RECORDED INFORMATION

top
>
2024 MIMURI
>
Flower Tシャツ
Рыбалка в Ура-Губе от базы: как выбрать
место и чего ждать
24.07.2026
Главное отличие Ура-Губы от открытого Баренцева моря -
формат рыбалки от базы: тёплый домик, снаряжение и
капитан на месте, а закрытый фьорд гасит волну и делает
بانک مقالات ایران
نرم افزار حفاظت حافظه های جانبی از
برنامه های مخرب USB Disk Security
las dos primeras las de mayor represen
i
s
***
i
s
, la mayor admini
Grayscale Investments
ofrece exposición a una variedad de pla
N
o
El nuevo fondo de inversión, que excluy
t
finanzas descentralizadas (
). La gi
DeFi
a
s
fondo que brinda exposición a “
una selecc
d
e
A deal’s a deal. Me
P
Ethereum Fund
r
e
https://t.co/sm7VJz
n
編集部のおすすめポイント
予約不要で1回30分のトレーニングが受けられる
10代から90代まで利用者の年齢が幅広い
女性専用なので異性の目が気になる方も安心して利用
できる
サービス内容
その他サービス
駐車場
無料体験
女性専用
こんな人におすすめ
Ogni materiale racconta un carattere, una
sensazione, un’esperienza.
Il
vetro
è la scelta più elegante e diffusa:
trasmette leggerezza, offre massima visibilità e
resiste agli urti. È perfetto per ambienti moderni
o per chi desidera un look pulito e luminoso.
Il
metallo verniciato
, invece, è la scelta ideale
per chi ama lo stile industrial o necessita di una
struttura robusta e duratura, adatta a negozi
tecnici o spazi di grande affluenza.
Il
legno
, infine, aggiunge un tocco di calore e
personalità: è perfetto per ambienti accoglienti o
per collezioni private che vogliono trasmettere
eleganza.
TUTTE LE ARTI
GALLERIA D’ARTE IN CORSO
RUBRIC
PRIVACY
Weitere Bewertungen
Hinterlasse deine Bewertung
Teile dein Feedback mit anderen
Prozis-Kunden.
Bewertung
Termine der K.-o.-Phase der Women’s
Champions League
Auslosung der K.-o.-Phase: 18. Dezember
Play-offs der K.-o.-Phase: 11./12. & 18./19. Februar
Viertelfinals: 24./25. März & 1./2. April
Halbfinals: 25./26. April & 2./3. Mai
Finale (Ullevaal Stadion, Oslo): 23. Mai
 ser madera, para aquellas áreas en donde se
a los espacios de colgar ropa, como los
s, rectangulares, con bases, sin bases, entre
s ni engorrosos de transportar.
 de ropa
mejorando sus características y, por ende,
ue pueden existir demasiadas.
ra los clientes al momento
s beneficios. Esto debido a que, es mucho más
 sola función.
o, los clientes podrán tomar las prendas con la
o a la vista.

WHAT IS REQUIRED
Give every line of text in the records above as a Markdown table with two columns, Row and Line. Number the rows in order and leave out blank lines.

WRITTEN ANSWER
| Row | Line |
|---|---|
| 1 | top |
| 2 | > |
| 3 | 2024 MIMURI |
| 4 | > |
| 5 | Flower Tシャツ |
| 6 | Рыбалка в Ура-Губе от базы: как выбрать |
| 7 | место и чего ждать |
| 8 | 24.07.2026 |
| 9 | Главное отличие Ура-Губы от открытого Баренцева моря - |
| 10 | формат рыбалки от базы: тёплый домик, снаряжение и |
| 11 | капитан на месте, а закрытый фьорд гасит волну и делает |
| 12 | بانک مقالات ایران |
| 13 | نرم افزار حفاظت حافظه های جانبی از |
| 14 | برنامه های مخرب USB Disk Security |
| 15 | las dos primeras las de mayor represen |
| 16 | i |
| 17 | s |
| 18 | *** |
| 19 | i |
| 20 | s |
| 21 | , la mayor admini |
| 22 | Grayscale Investments |
| 23 | ofrece exposición a una variedad de pla |
| 24 | N |
| 25 | o |
| 26 | El nuevo fondo de inversión, que excluy |
| 27 | t |
| 28 | finanzas descentralizadas ( |
| 29 | ). La gi |
| 30 | DeFi |
| 31 | a |
| 32 | s |
| 33 | fondo que brinda exposición a “ |
| 34 | una selecc |
| 35 | d |
| 36 | e |
| 37 | A deal’s a deal. Me |
| 38 | P |
| 39 | Ethereum Fund |
| 40 | r |
| 41 | e |
| 42 | https://t.co/sm7VJz |
| 43 | n |
| 44 | 編集部のおすすめポイント |
| 45 | 予約不要で1回30分のトレーニングが受けられる |
| 46 | 10代から90代まで利用者の年齢が幅広い |
| 47 | 女性専用なので異性の目が気になる方も安心して利用 |
| 48 | できる |
| 49 | サービス内容 |
| 50 | その他サービス |
| 51 | 駐車場 |
| 52 | 無料体験 |
| 53 | 女性専用 |
| 54 | こんな人におすすめ |
| 55 | Ogni materiale racconta un carattere, una |
| 56 | sensazione, un’esperienza. |
| 57 | Il |
| 58 | vetro |
| 59 | è la scelta più elegante e diffusa: |
| 60 | trasmette leggerezza, offre massima visibilità e |
| 61 | resiste agli urti. È perfetto per ambienti moderni |
| 62 | o per chi desidera un look pulito e luminoso. |
| 63 | Il |
| 64 | metallo verniciato |
| 65 | , invece, è la scelta ideale |
| 66 | per chi ama lo stile industrial o necessita di una |
| 67 | struttura robusta e duratura, adatta a negozi |
| 68 | tecnici o spazi di grande affluenza. |
| 69 | Il |
| 70 | legno |
| 71 | , infine, aggiunge un tocco di calore e |
| 72 | personalità: è perfetto per ambienti accoglienti o |
| 73 | per collezioni private che vogliono trasmettere |
| 74 | eleganza. |
| 75 | TUTTE LE ARTI |
| 76 | GALLERIA D’ARTE IN CORSO |
| 77 | RUBRIC |
| 78 | PRIVACY |
| 79 | Weitere Bewertungen |
| 80 | Hinterlasse deine Bewertung |
| 81 | Teile dein Feedback mit anderen |
| 82 | Prozis-Kunden. |
| 83 | Bewertung |
| 84 | Termine der K.-o.-Phase der Women’s |
| 85 | Champions League |
| 86 | Auslosung der K.-o.-Phase: 18. Dezember |
| 87 | Play-offs der K.-o.-Phase: 11./12. & 18./19. Februar |
| 88 | Viertelfinals: 24./25. März & 1./2. April |
| 89 | Halbfinals: 25./26. April & 2./3. Mai |
| 90 | Finale (Ullevaal Stadion, Oslo): 23. Mai |
| 91 |  ser madera, para aquellas áreas en donde se |
| 92 | a los espacios de colgar ropa, como los |
| 93 | s, rectangulares, con bases, sin bases, entre |
| 94 | s ni engorrosos de transportar. |
| 95 |  de ropa |
| 96 | mejorando sus características y, por ende, |
| 97 | ue pueden existir demasiadas. |
| 98 | ra los clientes al momento |
| 99 | s beneficios. Esto debido a que, es mucho más |
| 100 |  sola función. |
| 101 | o, los clientes podrán tomar las prendas con la |
| 102 | o a la vista. |